Definition:Benchmark plan
🏥 Benchmark plan is a reference health insurance plan selected by a state — or defaulted to by federal methodology — that defines the minimum essential health benefits package all individual and small-group plans sold in that state must cover under the Affordable Care Act. Rather than prescribing a uniform federal benefits list, the ACA framework allows each state to choose a benchmark from among a set of existing plan designs — typically the largest small-group plan by enrollment, one of the three largest state employee plans, one of the three largest federal employee plans, or the largest commercial HMO — thereby anchoring benefit mandates to real-world coverage already in the market.
📋 Once a state selects its benchmark, every qualified health plan offered through the state's marketplace or in the off-exchange individual and small-group markets must provide coverage that is "substantially equal" to the benchmark across ten statutory EHB categories, including hospitalization, prescription drugs, maternity care, and mental health services. If the chosen benchmark lacks coverage in a required category — for example, pediatric dental — the state supplements it from another reference plan. Carriers designing products must map their benefit structures, cost-sharing levels, and formularies against the benchmark to ensure compliance, a process that directly influences actuarial value calculations and rate filings submitted to state regulators.
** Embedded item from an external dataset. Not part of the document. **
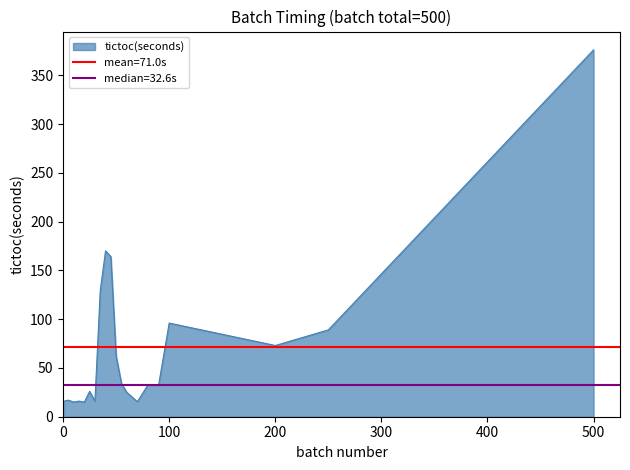

Is it true that the value at 70 is 15.4?

True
🔍 The benchmark plan matters enormously because it determines the practical scope of what "comprehensive coverage" means in a given state — and those scopes vary. A state whose benchmark includes generous prescription drug tiers effectively mandates richer pharmacy benefits for all individual and small-group insurers operating there, raising premiums but broadening access. Conversely, a leaner benchmark can keep premiums lower at the cost of narrower coverage. For carriers entering new state markets, analyzing the benchmark is one of the first steps in product development, because it sets the floor below which no compliant plan can fall. The selection also has downstream effects on reinsurance pricing and risk adjustment transfer calculations that shape carrier profitability.